Further, in case of transfer of shares with Optionality clause, the same was permitted subject to minimum lock-in period of one year or minimum lock-in period as prescribed under Annex-B of Schedule I of Principal Regulations, whichever was higher and without any assured return at below mentioned price:
• Listed Company – at Market Price
• Equity Shares of unlisted company- At a price not exceeding that arrived on the basis of Return on Equity (i.e. Profit after Tax/ Net Worth; Net worth = paid up capital + free reserves) as per last audited balance sheet.
• Preference shares or debentures of unlisted company- At a price not exceeding that arrived at as per any internationally accepted pricing methodology for valuation of shares on arm’s length basis, duly certified by a Chartered Accountant or a SEBI registered Merchant Banker.
Pricing as per Present Circular
Further, An Indian company taking on record in its books any transfer of its shares or convertible debenture by way of sale from a resident to a non-resident and a non-resident to a resident shall disclose in its balance sheet for the financial year, in which the transaction took place, the details of valuation of share or convertible debentures, the pricing methodology adopted for the same as well as the agency that has given/certified the valuation.
Thus, RBI has done away with the recommendation to compute price by a particular method and has thereby enabled the Chartered Accountant and the SEBI registered Merchant Bankers to choose any internationally accepted methodology for pricing. This is surely in line with what was assured in the policy statement.
[The above post is contributed by CS Vinita Nair and Debolina Banerjee at Vinod Kothari & Co. They can be contacted at [email protected] and [email protected] respectively]

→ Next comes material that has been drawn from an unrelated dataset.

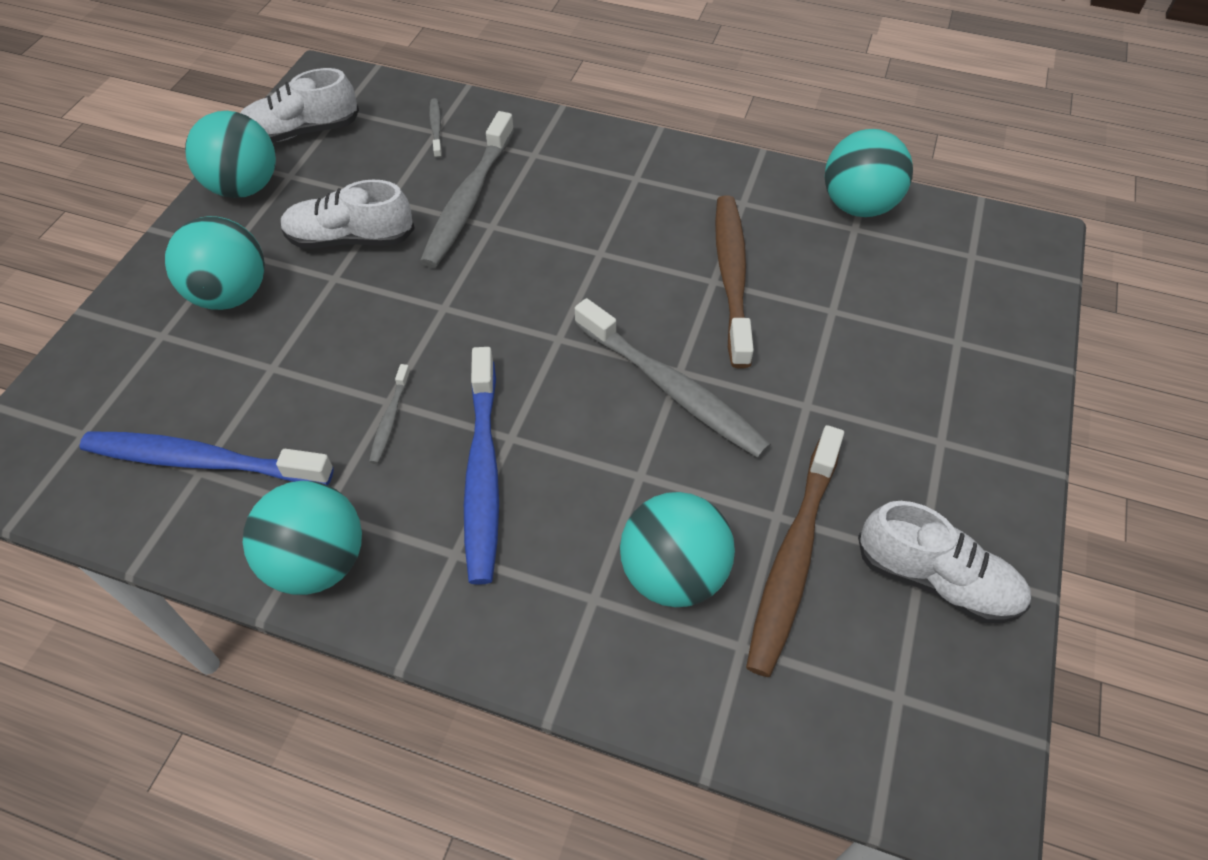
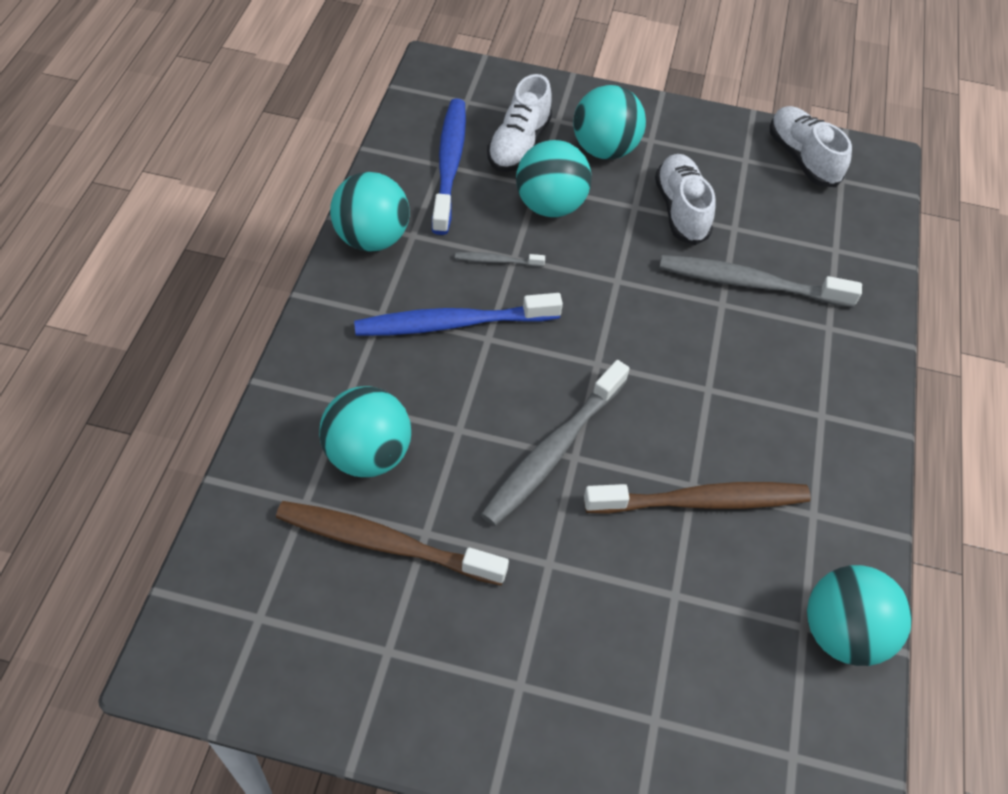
camera: 80 degrees right, 0 degrees up
(244, 187) = (723, 135): turquoise ball -> turquoise ball (550, 205)
(436, 128) = (840, 249): grey toothbrush -> none
(936, 579) = (366, 660): white shoe -> white shoe (519, 145)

[1] http://www.rbi.org.in/scripts/BS_PressReleaseDisplay.aspx?prid=30911
[1] http://rbi.org.in/Scripts/NotificationUser.aspx?Id=9106&Mode=0
[1] http://rbi.org.in/Scripts/NotificationUser.aspx?Id=9105&Mode=0
[1]As permitted vide RBI/ 2013-2014/ 436 A.P. (DIR Series) Circular No. 86 dated 9th January, 2014 http://rbi.org.in/Scripts/NotificationUser.aspx?Id=8682&Mode=0
Here the issues are about Internationally Accepted Pricing Methodology, which is open, now everything is open and anyone can use their own methods and apply it according to their situations. again it will be an open area. Very difficult to justify with all govt. authorities like Income Tax, Companies Act & FEMA
What are the internationally accepted pricing methold. Companies face challenges in pricing of shared issued from variosu authorities e.g. ITO, RBI etc. So far based on a stipulated methold their concerns were addressed to some extent. In the absence of a stipulated method of determining the pricing, the substantiating the price before various regulatory authorities remain a chellange.